Should We Worry About Eugenics?

With all of the admitted benefits of direct to consumer genetic testing, I think it is also important to speak about it’s seedy underbelly. Let’s talk about the elephant in the room – eugenics.

What are eugenics?

According to Oxford Dictionary, eugenics is “the science of improving a human population by controlled breeding to increase the occurrence of desirable heritable characteristics”.

On the surface, this concept may seem harmless, even desirable. But if you scratch that surface, it becomes clear eugenics is a very concerning idea.

Some History

Originally developed by Francis Galton in 1883 as a method of improving the human race, eugenics quickly became mired in controversy due to ethical concerns.

Galton was a half cousin of Charles Darwin, the very same individual who wrote about the theory of evolution. Galton had read his cousin’s theory, and believed those principles could be applied to human beings. He felt that desirable human qualities were hereditary, and therefore could be increased in the general population by the controlling of human reproduction.

Eugenics quickly took off, and was soon added as an academic discipline to many universities. Racists seized on the ideology, and began making arguments to segregate interracial breeding. American eugenicist, lawyer, and amateur anthropologist Madison Grant published a book called “The Passing of the Great Race (Or, The Racial Basis of European History)” in 1916, arguing for these ideals.

In the 1920’s and 1930’s, eugenics began to fall out of favor as they became associated with Nazi ideology. The horrors of World War 2 ensured that many discriminatory eugenics laws were abandoned. HG Wells, famous author,  called for the “sterilization of failures” in 1904, but by 1940 was discussing human rights, which he believed should be available to all people, was “a prohibition on mutilation, sterilization, torture, and any bodily punishment”.

And Now, Today

23andme, Ancestry.com and other direct-to-consumer genetic testing companies, while certainly not advocating for eugenic principles, allow for the creation of genetic databases that are tied to customer identities.

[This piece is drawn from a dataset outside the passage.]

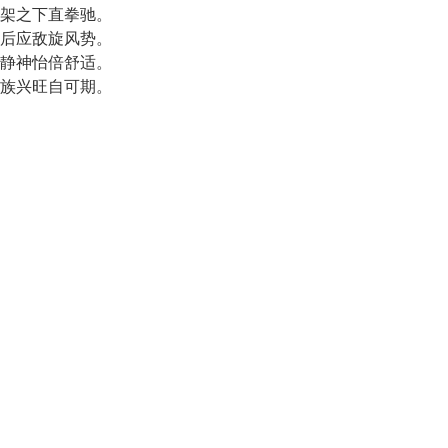
架之下直拳驰。
后应敌旋风势。
静神怡倍舒适。
族兴旺自可期。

These companies keep this data for their own research and marketing purposes, and in some cases, sell it to third parties for profit.

There are many people out there who are worried about the creation of these of genetic databases, and how they may be used in the future. Researchers are already making genetic correlations to behaviors such as criminality, addiction and other traits that could potentially become targets for eugenic advocates.

Who decides what traits are desirable in a human?

The question remains today, who has the ethical right to determine other’s right to reproduce? And who determines what qualities are”good”?

That is why we here at Secret Sequence believe in the maximum privacy possible for those people who do genetic testing – to enable customers to learn about their health and history with minimum risk of that information being used in a ways they didn’t agree with.